## Your assignment
With the pictures excluded, repeat every entry exactly.

(Data entries)
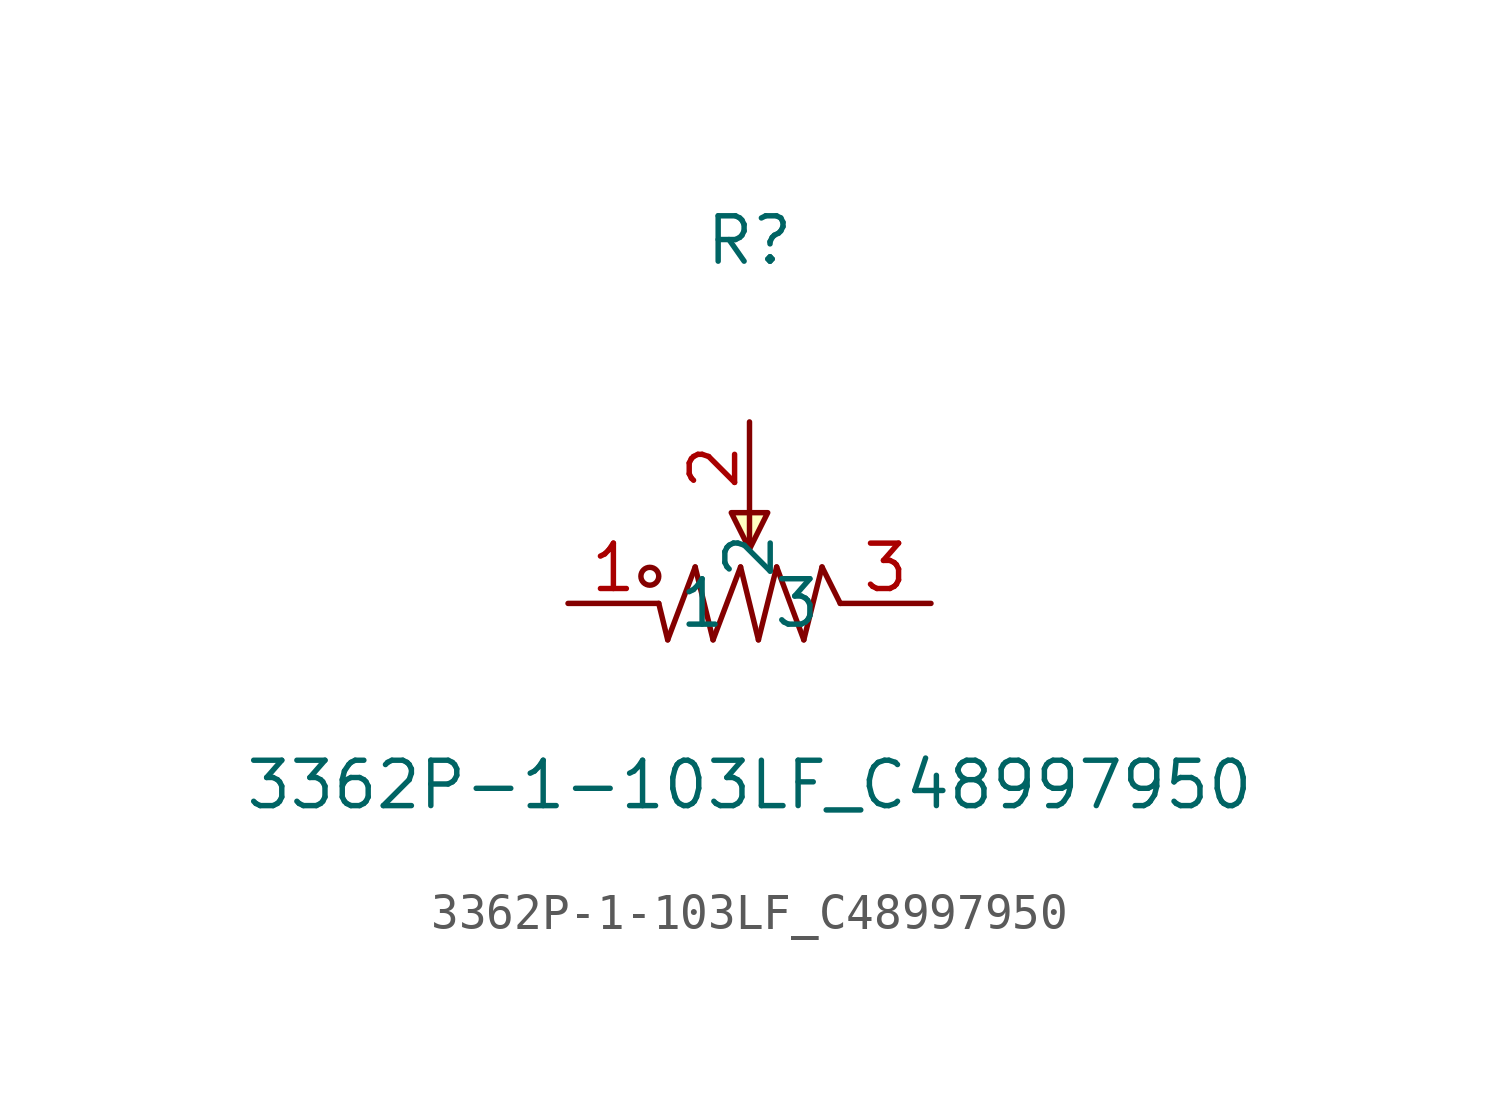
<source format=kicad_sym>
(kicad_symbol_lib
  (version 20211014)
  (generator https://github.com/uPesy/easyeda2kicad.py)
  (symbol "3362P-1-103LF_C48997950"
    (property "Reference" "R"
      (at 0 10.16 0)
      (effects (font (size 1.27 1.27))))
    (property "Value" "3362P-1-103LF_C48997950"
      (at 0 -5.08 0)
      (effects (font (size 1.27 1.27))))
    (symbol "3362P-1-103LF_C48997950_0_1"
      (circle (center -2.79 0.76) (radius 0.25) (stroke (width 0) (type default) (color 0 0 0 0)) (fill (type none)))
      (polyline (pts (xy 0.00 2.54) (xy 0.00 1.52)) (stroke (width 0) (type default) (color 0 0 0 0)) (fill (type none)))
      (polyline (pts (xy -2.29 -1.02) (xy -2.54 -0.00)) (stroke (width 0) (type default) (color 0 0 0 0)) (fill (type none)))
      (polyline (pts (xy -1.52 1.02) (xy -2.29 -1.02)) (stroke (width 0) (type default) (color 0 0 0 0)) (fill (type none)))
      (polyline (pts (xy -1.02 -1.02) (xy -1.52 1.02)) (stroke (width 0) (type default) (color 0 0 0 0)) (fill (type none)))
      (polyline (pts (xy -0.25 1.02) (xy -1.02 -1.02)) (stroke (width 0) (type default) (color 0 0 0 0)) (fill (type none)))
      (polyline (pts (xy 0.25 -1.02) (xy -0.25 1.02)) (stroke (width 0) (type default) (color 0 0 0 0)) (fill (type none)))
      (polyline (pts (xy 0.76 1.02) (xy 0.25 -1.02)) (stroke (width 0) (type default) (color 0 0 0 0)) (fill (type none)))
      (polyline (pts (xy 1.52 -1.02) (xy 0.76 1.02)) (stroke (width 0) (type default) (color 0 0 0 0)) (fill (type none)))
      (polyline (pts (xy 2.03 1.02) (xy 1.52 -1.02)) (stroke (width 0) (type default) (color 0 0 0 0)) (fill (type none)))
      (polyline (pts (xy 2.54 -0.00) (xy 2.03 1.02)) (stroke (width 0) (type default) (color 0 0 0 0)) (fill (type none)))
      (polyline (pts (xy 0.51 2.54) (xy 0.00 1.52) (xy -0.51 2.54) (xy 0.51 2.54)) (stroke (width 0) (type default) (color 0 0 0 0)) (fill (type background)))
      (pin unspecified line (at 0.00 5.08 270) (length 2.54) (name "2" (effects (font (size 1.27 1.27)))) (number "2" (effects (font (size 1.27 1.27)))))
      (pin unspecified line (at -5.08 -0.00 0) (length 2.54) (name "1" (effects (font (size 1.27 1.27)))) (number "1" (effects (font (size 1.27 1.27)))))
      (pin unspecified line (at 5.08 -0.00 180) (length 2.54) (name "3" (effects (font (size 1.27 1.27)))) (number "3" (effects (font (size 1.27 1.27))))))))
</source>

## Answer box
<source format=kicad_sym>
(kicad_symbol_lib
  (version 20211014)
  (generator https://github.com/uPesy/easyeda2kicad.py)
  (symbol "3362P-1-103LF_C48997950"
    (property "Reference" "R"
      (at 0 10.16 0)
      (effects (font (size 1.27 1.27))))
    (property "Value" "3362P-1-103LF_C48997950"
      (at 0 -5.08 0)
      (effects (font (size 1.27 1.27))))
    (symbol "3362P-1-103LF_C48997950_0_1"
      (circle (center -2.79 0.76) (radius 0.25) (stroke (width 0) (type default) (color 0 0 0 0)) (fill (type none)))
      (polyline (pts (xy 0.00 2.54) (xy 0.00 1.52)) (stroke (width 0) (type default) (color 0 0 0 0)) (fill (type none)))
      (polyline (pts (xy -2.29 -1.02) (xy -2.54 -0.00)) (stroke (width 0) (type default) (color 0 0 0 0)) (fill (type none)))
      (polyline (pts (xy -1.52 1.02) (xy -2.29 -1.02)) (stroke (width 0) (type default) (color 0 0 0 0)) (fill (type none)))
      (polyline (pts (xy -1.02 -1.02) (xy -1.52 1.02)) (stroke (width 0) (type default) (color 0 0 0 0)) (fill (type none)))
      (polyline (pts (xy -0.25 1.02) (xy -1.02 -1.02)) (stroke (width 0) (type default) (color 0 0 0 0)) (fill (type none)))
      (polyline (pts (xy 0.25 -1.02) (xy -0.25 1.02)) (stroke (width 0) (type default) (color 0 0 0 0)) (fill (type none)))
      (polyline (pts (xy 0.76 1.02) (xy 0.25 -1.02)) (stroke (width 0) (type default) (color 0 0 0 0)) (fill (type none)))
      (polyline (pts (xy 1.52 -1.02) (xy 0.76 1.02)) (stroke (width 0) (type default) (color 0 0 0 0)) (fill (type none)))
      (polyline (pts (xy 2.03 1.02) (xy 1.52 -1.02)) (stroke (width 0) (type default) (color 0 0 0 0)) (fill (type none)))
      (polyline (pts (xy 2.54 -0.00) (xy 2.03 1.02)) (stroke (width 0) (type default) (color 0 0 0 0)) (fill (type none)))
      (polyline (pts (xy 0.51 2.54) (xy 0.00 1.52) (xy -0.51 2.54) (xy 0.51 2.54)) (stroke (width 0) (type default) (color 0 0 0 0)) (fill (type background)))
      (pin unspecified line (at 0.00 5.08 270) (length 2.54) (name "2" (effects (font (size 1.27 1.27)))) (number "2" (effects (font (size 1.27 1.27)))))
      (pin unspecified line (at -5.08 -0.00 0) (length 2.54) (name "1" (effects (font (size 1.27 1.27)))) (number "1" (effects (font (size 1.27 1.27)))))
      (pin unspecified line (at 5.08 -0.00 180) (length 2.54) (name "3" (effects (font (size 1.27 1.27)))) (number "3" (effects (font (size 1.27 1.27))))))))
</source>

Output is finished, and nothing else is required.